**What to work on**.
1. Transcribe the portion of the Rovaniemi article that begins at the words "As she perused" and stops after "told her no.".
2. According to the Rovaniemi article, why can blonde residents barely move around a supermarket during tourist season? Answer in one to three sentences.

**Text section**.
---+---

A tourist season that stretches from October to March has been anything but jolly for some residents of the “Official Hometown of Santa Claus.”
After dinner at the Bull Bar and Grill in the small Finnish city of Rovaniemi, Mariel Tähtivaara, a law student, popped into a supermarket to grab some dessert.
As she perused the chocolate mousses, a short woman with dark hair walked up to her, shaking a milk carton.
“Excuse me,” she said in English with a Spanish or maybe Italian accent. “But can you tell me if this has lactose?”
Tähtivaara scanned the label – in Finnish – and told her no.
Then, as Tähtivaara was moving through the cookie and cracker aisle, a man with his wife and small child, puffed up in heavy jackets for a winter holiday, held up a cracker package.
“Do these have cheese in them?” he asked.
She saw more tourists in snowmobile suits lingering by the cashier. Before they could make eye contact, she got out of there.
“I was thinking: Here we go again,” she said.
These were small impositions, but enough was enough. If you’re blonde and therefore identifiable as a likely native of Rovaniemi, you can barely move around a supermarket during tourist season – and it’s all Santa’s fault.
Santa’s hometown
A simple marketing idea, playing off a cherished childhood fantasy, has made a small city on the edge of the Arctic Circle almost unliveable for many people who live there. And it’s not just the needy tourists in the dairy or cracker aisle. It’s also the noisy Airbnbs, the escalating housing crunch, the sidewalks so crowded you can’t walk down them without bumping into people and the car doors slamming in the middle of the night.
And it all started when the Nazis came to town.

---+---

Lens distortion parameter data

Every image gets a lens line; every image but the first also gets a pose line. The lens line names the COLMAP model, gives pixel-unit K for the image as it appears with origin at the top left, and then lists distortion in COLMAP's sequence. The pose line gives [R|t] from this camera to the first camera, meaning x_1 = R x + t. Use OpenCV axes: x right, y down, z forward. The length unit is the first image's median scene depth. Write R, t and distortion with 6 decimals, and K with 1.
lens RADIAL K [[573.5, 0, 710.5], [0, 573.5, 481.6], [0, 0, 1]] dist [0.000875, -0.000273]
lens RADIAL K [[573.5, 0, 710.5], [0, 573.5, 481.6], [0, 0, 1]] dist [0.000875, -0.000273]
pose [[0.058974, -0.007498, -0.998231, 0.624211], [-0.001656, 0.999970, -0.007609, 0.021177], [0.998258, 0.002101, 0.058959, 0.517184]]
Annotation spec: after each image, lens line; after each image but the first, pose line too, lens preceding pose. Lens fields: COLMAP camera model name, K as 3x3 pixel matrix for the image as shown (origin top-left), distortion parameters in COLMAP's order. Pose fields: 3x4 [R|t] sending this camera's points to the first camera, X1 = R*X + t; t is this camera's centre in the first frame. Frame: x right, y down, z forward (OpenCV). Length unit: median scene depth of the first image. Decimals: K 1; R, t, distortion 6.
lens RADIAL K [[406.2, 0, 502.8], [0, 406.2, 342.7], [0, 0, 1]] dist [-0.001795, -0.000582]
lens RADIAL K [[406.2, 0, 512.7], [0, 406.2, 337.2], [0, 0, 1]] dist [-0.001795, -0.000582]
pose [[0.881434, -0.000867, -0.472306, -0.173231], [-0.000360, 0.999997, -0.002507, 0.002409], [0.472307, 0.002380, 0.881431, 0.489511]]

---+---

**Task-by-task results**.
1.
As she perused the chocolate mousses, a short woman with dark hair walked up to her, shaking a milk carton.
“Excuse me,” she said in English with a Spanish or maybe Italian accent. “But can you tell me if this has lactose?”
Tähtivaara scanned the label – in Finnish – and told her no.

2. Being blonde makes them identifiable as likely natives of Rovaniemi. Tourists therefore approach them with small requests, such as asking whether a product contains lactose or cheese.